* [Problem description]: The listing below is to be written out word for word, minus its images.
——————
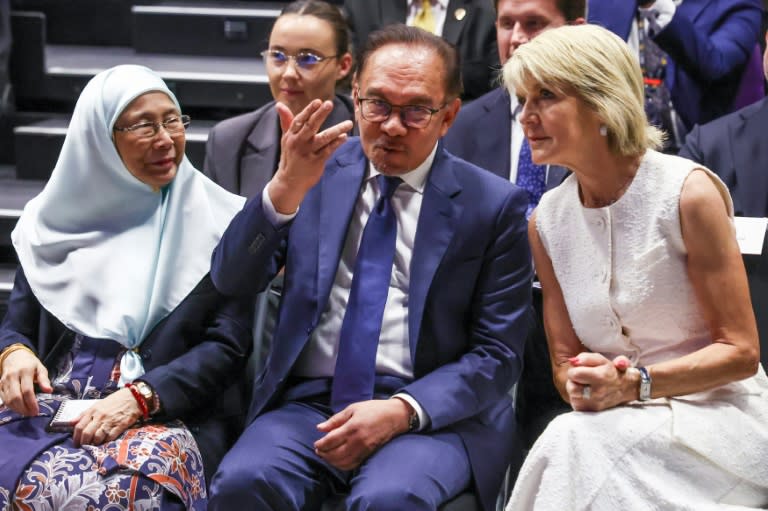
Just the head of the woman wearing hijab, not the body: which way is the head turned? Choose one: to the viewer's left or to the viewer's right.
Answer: to the viewer's right

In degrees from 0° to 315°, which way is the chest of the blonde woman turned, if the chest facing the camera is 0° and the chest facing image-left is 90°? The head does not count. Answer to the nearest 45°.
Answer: approximately 45°

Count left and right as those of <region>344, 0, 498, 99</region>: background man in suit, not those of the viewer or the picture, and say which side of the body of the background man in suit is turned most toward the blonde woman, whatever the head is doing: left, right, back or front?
front

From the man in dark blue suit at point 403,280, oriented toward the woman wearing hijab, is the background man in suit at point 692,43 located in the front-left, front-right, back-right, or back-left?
back-right

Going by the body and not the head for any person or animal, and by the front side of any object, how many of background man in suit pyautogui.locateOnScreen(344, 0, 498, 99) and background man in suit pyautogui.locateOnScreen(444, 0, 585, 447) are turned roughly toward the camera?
——————
* [Solution to the exercise]:
Just the head of the woman wearing hijab, not the body: which way is the head turned? Choose one: to the viewer's left or to the viewer's right.
Answer: to the viewer's right

In degrees from 0° to 315°, which way is the chest of the blonde woman turned, if the chest facing the camera is 0° and the chest facing image-left is 90°? The head does not count. Answer to the nearest 45°.
Answer: approximately 45°

Count left and right as those of <region>344, 0, 498, 99</region>: background man in suit, not those of the viewer or the picture, and say which side of the body of the background man in suit is turned most toward the blonde woman, whatever the head is doing: left, right, back or front?
front

From the man in dark blue suit at point 403,280, oriented toward the woman wearing hijab, is the background man in suit at point 692,43 located in the front-left, front-right, back-right, or back-left?
back-right

Going by the body and not the head for any person or animal, and by the front side of any object, how many of background man in suit pyautogui.locateOnScreen(344, 0, 498, 99) and background man in suit pyautogui.locateOnScreen(444, 0, 585, 447) are turned roughly toward the camera?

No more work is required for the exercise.